Ultimate Guide to a perfect German CV, plus a free template!

The resume or CV (Lebenslauf in German) is like your business card and recruiters decide within 7-12 seconds whether you are a good match or not. But don’t worry, this post will help you to increase your chances of getting hired.

(At the end of the article is a downloadable CV in German.)

Step 1 – Design

Firstly, use an 11-12 font size and secondly keep it simple. Avoid playing around with italics and different fonts and sizes. As mentioned earlier, the HR person only has a few seconds to decide, so it needs to be clear and simple. The German CV also tends to be longer than for example the one-page British CV. If you have enough experience than your German CV can be 3 pages long.

To have an unfair advantage use software to create your CV. This will also make it easier for you to stay organized.

Step 2 – Structure

The stucture of the a CV in German is as follows:

  • personal details
  • work experience
  • education
  • skills
  • Interests and hobbies

This structure is not much different to CVs from other countries. However, what is important is that writing a CV in German is more like writing a fact sheet rather then a sales pitch.

Step 3 – Content

Make sure that the content is relevant for the position. For example, you don’t need to write much detail about your job as a waiter unless you are applying for a position as a restaurant manager. The employer is looking for skills, expertise, and experience in a given field. Just think about who you would want to hire if you would be in his/her shoes.

Step 4 – Personal Details (Persönliche Daten)

This section is either at the top of the page or on the first page on the side. What to include? Here is the list of all the information that you should include in your personal details section.

Name and surname: put your full name in a slightly bigger font size and make it bold.

Phone and email: make sure you include the right country code to the beginning of your phone number if you did not purchase your sim card in Germany.

Address: place of residency.

Age and birthdate: put your age as well as your date of birth so that the recruiter doesn’t have to do the calculation.

Citizenship: this is important for your recruiter to know if you are in need of a work permit or visa.

Marital status: optional but recommended, as it gives a better picture about the candidate.

Passport-size photo: this needs to be in every German CV.

Step 5 – Work experience (Berufserfahrung)

This is probably the most important section. Use a reverse chronological order and start with your most recent job. Make sure to include the start and finish date (eg. 03/2018 – 09/2020). Also add the city and country, which is the company location.

The name of the position goes to the top of each job position that you had. Examples: “Junior UX developer” or “Head of Marketing”.

And finally, mention your responsibilities with bullet points below the name of the position. 3-7 bullet points are recommended.

Step 6 – Education (Bildung)

As before, list your education in reverse chronological order, start with the most recent. Include university and school names, as well as the dates. Use the bullet points to write about your achievements such as acquired titles and grades.

Make sure that you know how your grading translates into German.

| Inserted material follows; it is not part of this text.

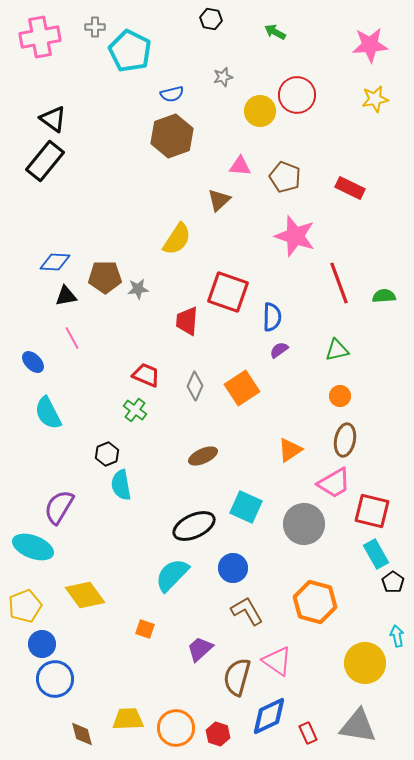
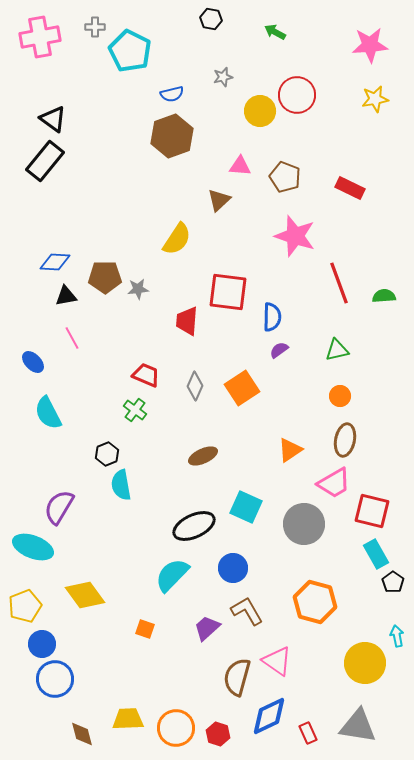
red square at (228, 292): rotated 12 degrees counterclockwise
purple trapezoid at (200, 649): moved 7 px right, 21 px up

Step 7 – Languages (Sprachen)

Here you can show off your language skills. However, make sure to be realistic. To be more precise, use a format like: “German – B2”, “English – C2” or “Arabic – B1”.

Languages become increasingly more important in recent years. If you are moving to Germany or applying for jobs at German companies make sure to learn the German language.

Step 8 – Skills (Kenntnisse)

Add relevant training for the position such as software skills (eg. MS Excel – advanced knowledge of macros and pivot tables) or additional certificates (eg. Certificate in Project Management)

Step 9 – Hand in your documents correctly

This is important! When you save the document, make sure that you do it in the right format such as PDF files, or upload them correctly.

To get feedback and to train your interview skills we offer you 1:1 consulting. Click here to schedule a free trial lesson or email us at tom@expertlygerman.com

Should I write my CV in Engish or in German?

If your German is good enough then yes, write your CV in German. Even if the company profile is in English, it is of great advantage to show that you speak the German language. If your German is not good enough yet, then it is not good to give a false impression about your language ability.

Additional Tipps

  • Keep it fact-based: Writing to much fluff does not work well in Germany.
  • Keep it relevant: Mentioning all of the work experience that you have might not be an advantage. Only list what is relevant for the position.
  • Adjust your CV for every application to make it more relevant.
  • Make sure you don’t have any typos or misspellings. Let someone else read over it.